Start of Block

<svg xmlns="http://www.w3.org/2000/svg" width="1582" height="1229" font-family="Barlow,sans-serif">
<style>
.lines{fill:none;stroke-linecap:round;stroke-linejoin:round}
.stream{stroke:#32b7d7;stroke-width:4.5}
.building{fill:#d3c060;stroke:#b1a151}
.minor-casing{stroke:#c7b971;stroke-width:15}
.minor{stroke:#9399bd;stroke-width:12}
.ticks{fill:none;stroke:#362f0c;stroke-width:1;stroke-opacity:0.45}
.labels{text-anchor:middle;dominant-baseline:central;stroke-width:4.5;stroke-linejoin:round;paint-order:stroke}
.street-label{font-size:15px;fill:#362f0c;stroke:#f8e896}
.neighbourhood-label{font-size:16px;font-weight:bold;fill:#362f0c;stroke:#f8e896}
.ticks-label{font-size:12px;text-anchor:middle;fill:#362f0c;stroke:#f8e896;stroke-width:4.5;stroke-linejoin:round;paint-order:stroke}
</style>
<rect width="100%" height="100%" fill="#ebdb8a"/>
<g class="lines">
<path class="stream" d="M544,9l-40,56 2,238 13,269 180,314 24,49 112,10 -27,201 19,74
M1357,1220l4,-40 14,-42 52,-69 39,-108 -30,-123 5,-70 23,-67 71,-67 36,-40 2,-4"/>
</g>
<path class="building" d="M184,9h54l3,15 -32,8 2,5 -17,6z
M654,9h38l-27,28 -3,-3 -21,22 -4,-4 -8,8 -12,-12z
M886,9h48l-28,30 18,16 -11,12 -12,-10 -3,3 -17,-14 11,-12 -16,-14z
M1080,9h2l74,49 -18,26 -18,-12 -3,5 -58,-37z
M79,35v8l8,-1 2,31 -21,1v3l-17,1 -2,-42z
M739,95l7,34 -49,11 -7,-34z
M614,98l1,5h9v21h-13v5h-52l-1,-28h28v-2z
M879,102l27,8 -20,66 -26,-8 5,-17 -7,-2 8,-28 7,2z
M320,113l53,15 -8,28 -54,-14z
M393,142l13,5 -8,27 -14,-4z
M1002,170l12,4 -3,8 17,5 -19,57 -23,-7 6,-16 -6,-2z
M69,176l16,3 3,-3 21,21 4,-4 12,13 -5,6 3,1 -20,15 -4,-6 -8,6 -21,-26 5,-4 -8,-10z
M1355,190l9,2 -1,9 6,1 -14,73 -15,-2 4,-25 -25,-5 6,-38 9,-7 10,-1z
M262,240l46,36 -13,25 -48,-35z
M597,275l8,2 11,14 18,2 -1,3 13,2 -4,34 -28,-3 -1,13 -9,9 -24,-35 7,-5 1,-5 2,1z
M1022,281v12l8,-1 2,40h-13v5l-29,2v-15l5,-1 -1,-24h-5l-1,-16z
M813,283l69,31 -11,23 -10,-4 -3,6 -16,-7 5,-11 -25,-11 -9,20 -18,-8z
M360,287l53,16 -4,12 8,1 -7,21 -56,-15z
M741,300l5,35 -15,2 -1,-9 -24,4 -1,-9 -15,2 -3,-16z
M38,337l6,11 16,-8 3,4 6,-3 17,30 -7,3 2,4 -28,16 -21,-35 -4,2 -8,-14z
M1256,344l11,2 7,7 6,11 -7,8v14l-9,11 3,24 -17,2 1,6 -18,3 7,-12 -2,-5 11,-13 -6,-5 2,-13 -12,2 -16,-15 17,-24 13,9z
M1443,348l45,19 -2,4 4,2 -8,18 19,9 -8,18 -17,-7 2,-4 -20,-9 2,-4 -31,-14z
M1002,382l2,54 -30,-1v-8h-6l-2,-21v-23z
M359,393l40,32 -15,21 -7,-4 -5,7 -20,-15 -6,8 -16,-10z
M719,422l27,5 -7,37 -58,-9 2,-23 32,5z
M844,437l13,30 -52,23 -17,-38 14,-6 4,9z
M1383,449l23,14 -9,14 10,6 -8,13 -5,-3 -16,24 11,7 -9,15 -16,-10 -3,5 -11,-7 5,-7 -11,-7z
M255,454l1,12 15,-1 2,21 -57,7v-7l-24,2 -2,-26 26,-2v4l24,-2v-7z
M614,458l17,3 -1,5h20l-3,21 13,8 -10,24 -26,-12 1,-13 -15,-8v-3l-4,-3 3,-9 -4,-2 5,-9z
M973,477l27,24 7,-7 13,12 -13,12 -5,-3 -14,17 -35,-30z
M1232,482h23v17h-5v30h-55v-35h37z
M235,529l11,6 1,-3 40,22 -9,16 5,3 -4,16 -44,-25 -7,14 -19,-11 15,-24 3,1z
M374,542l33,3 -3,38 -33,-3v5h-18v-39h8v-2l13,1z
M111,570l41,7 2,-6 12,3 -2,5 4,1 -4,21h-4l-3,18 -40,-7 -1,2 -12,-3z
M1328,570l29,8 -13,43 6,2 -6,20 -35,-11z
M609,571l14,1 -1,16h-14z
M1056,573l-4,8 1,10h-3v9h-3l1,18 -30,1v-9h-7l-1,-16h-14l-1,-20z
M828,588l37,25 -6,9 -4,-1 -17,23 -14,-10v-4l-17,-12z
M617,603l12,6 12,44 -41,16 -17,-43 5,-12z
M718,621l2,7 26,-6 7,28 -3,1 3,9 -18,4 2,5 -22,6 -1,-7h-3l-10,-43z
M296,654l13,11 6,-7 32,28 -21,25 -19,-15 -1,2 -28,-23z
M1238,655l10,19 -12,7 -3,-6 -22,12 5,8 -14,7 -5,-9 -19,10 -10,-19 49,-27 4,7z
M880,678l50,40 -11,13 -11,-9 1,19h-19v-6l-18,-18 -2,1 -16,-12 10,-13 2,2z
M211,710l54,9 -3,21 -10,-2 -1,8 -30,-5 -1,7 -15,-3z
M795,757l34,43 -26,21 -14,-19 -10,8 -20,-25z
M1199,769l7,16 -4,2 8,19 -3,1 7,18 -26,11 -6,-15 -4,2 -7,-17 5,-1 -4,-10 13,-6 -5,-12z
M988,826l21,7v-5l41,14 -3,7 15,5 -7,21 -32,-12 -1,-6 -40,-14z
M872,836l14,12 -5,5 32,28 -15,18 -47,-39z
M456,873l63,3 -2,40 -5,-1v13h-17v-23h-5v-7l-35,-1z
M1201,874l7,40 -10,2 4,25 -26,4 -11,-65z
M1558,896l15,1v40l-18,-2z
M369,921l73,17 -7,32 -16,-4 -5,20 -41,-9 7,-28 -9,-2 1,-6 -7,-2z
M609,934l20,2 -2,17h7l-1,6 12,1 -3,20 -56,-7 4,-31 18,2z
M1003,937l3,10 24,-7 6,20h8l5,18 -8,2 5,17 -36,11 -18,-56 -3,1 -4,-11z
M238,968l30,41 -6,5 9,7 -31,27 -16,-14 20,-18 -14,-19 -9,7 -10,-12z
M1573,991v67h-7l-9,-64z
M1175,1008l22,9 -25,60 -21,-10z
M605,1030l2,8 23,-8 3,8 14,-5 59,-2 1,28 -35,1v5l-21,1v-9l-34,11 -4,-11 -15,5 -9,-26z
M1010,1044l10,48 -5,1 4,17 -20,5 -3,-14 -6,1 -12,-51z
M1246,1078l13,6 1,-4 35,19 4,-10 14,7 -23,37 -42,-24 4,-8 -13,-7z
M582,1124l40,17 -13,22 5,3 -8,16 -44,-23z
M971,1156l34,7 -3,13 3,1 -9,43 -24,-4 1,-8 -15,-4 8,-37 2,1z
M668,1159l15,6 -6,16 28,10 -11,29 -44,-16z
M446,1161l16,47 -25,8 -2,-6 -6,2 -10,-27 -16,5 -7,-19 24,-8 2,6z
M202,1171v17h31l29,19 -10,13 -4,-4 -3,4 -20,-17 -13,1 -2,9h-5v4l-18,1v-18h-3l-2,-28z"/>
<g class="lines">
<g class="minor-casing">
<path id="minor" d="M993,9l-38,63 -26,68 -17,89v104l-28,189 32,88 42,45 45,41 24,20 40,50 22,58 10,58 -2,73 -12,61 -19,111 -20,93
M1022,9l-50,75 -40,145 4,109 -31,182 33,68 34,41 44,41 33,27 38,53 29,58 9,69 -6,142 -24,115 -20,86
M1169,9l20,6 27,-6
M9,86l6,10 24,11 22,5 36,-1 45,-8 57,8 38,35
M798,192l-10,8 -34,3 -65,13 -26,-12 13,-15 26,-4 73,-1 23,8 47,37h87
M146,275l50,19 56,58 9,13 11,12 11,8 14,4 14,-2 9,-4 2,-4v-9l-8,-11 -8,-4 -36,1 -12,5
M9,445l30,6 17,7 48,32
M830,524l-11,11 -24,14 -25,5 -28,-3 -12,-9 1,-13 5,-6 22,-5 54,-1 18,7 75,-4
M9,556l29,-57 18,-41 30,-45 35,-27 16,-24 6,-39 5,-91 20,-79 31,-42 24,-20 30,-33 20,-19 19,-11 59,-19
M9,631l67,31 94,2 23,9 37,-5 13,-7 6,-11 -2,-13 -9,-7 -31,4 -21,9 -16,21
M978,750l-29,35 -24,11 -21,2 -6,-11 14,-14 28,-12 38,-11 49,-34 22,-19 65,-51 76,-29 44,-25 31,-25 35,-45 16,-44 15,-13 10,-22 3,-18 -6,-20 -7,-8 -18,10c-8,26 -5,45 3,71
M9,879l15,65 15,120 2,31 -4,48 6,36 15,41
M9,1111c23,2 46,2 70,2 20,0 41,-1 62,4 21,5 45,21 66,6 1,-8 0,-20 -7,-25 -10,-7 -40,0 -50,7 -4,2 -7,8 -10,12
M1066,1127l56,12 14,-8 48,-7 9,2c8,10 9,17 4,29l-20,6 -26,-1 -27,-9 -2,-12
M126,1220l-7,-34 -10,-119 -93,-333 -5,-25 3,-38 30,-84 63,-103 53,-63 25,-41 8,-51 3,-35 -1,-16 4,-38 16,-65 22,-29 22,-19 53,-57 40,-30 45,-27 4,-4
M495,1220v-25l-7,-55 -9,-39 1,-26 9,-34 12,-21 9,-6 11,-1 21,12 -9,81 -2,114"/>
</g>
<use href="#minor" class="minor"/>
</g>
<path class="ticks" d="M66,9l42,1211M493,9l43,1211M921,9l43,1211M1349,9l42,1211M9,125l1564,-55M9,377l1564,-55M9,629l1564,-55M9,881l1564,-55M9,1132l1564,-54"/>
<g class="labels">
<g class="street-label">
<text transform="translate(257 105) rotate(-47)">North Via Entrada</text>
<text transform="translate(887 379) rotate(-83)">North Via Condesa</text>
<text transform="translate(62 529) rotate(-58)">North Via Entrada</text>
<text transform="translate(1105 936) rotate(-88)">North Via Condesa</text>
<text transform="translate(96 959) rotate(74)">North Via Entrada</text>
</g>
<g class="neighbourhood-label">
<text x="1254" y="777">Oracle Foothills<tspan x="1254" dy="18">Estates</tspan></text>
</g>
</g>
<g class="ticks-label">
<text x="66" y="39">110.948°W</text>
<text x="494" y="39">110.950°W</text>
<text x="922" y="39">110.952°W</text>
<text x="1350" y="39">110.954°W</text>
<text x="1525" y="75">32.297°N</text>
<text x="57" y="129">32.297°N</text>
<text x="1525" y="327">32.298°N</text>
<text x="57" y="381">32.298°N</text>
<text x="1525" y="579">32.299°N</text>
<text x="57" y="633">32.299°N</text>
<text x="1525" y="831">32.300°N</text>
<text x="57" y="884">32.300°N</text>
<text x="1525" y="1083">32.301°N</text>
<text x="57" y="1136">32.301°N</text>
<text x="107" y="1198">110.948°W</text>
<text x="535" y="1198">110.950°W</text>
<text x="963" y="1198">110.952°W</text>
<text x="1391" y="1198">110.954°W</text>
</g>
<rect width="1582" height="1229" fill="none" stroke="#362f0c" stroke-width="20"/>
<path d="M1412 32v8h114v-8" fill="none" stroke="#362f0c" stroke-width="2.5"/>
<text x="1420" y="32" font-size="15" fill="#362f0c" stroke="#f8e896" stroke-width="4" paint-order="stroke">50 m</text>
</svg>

End of Block

> _Your goal_: Number of lines containing the word "labels" in the listing: state it, and add no other text.

> _Solution to this task_: 2